Supplied records: Begin

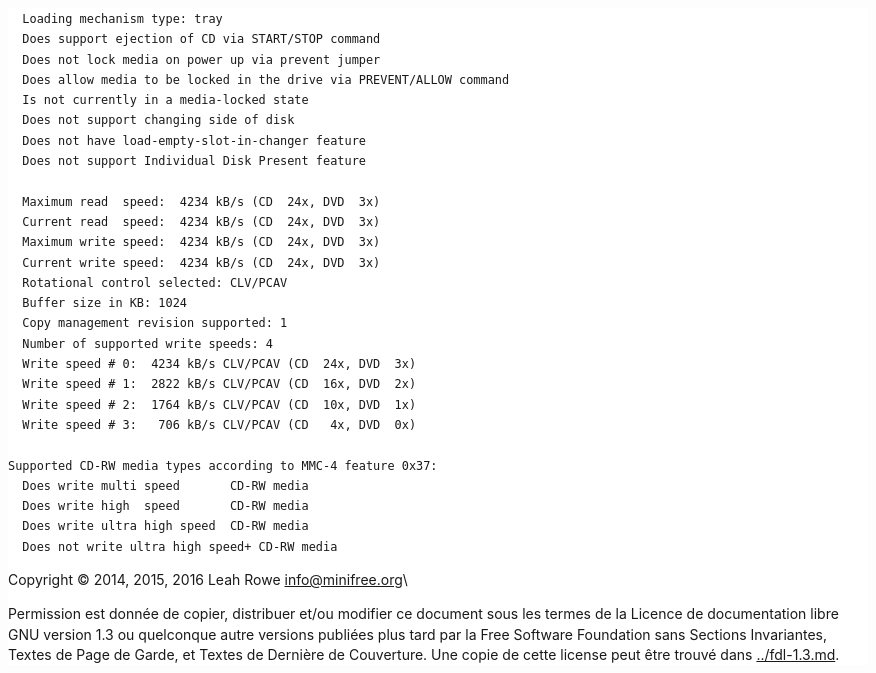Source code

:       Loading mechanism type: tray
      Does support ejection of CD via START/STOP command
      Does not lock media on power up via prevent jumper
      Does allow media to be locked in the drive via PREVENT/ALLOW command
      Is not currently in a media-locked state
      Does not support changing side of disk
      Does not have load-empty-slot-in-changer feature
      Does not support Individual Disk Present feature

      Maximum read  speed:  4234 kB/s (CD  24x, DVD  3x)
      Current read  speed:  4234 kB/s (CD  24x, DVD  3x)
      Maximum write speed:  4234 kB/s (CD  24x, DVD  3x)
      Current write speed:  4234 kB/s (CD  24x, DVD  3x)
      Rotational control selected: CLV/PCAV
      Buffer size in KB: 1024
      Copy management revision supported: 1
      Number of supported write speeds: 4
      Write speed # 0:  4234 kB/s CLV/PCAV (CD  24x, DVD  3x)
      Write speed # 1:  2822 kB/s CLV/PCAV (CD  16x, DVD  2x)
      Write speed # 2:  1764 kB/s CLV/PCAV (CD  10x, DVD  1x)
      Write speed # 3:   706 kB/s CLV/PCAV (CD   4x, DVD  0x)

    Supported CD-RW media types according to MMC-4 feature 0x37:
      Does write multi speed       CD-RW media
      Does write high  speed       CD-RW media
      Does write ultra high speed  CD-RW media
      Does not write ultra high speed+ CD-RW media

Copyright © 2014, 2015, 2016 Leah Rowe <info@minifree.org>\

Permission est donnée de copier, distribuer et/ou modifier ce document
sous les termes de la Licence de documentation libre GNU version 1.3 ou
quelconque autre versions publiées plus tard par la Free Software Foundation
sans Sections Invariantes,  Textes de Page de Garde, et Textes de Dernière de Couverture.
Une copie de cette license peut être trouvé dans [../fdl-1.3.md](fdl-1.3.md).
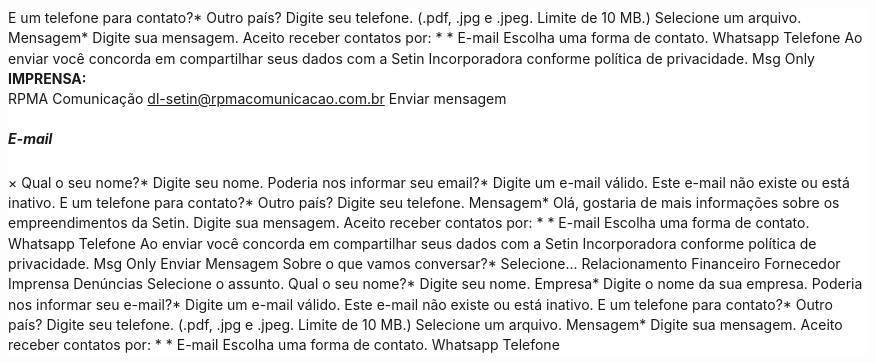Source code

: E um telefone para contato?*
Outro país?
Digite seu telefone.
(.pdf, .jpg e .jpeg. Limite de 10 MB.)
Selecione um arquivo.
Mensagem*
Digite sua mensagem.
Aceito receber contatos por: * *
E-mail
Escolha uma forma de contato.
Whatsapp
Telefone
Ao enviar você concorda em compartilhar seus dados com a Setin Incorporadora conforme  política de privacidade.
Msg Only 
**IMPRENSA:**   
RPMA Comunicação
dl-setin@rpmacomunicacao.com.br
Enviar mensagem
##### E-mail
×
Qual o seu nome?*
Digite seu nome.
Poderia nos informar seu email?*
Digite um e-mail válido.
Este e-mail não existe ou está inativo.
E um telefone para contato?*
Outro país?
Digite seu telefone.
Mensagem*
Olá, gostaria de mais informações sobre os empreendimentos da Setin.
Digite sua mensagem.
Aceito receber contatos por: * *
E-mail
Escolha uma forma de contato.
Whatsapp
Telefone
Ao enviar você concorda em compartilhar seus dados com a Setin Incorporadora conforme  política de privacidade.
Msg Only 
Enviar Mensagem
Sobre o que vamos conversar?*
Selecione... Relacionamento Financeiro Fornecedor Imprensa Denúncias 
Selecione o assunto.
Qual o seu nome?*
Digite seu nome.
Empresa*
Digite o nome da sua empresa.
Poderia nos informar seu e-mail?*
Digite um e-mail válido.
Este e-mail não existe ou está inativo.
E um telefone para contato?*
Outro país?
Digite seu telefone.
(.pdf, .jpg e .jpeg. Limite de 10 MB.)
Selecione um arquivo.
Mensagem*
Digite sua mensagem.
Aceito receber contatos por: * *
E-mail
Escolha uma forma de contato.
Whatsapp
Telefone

Supplied records: End

» **Your assignment**: Of the lines above, retype only those from the line containing "Does not lock" through the line containing "Does not support Individual", including both, exactly.

» **Your response**:
      Does not lock media on power up via prevent jumper
      Does allow media to be locked in the drive via PREVENT/ALLOW command
      Is not currently in a media-locked state
      Does not support changing side of disk
      Does not have load-empty-slot-in-changer feature
      Does not support Individual Disk Present feature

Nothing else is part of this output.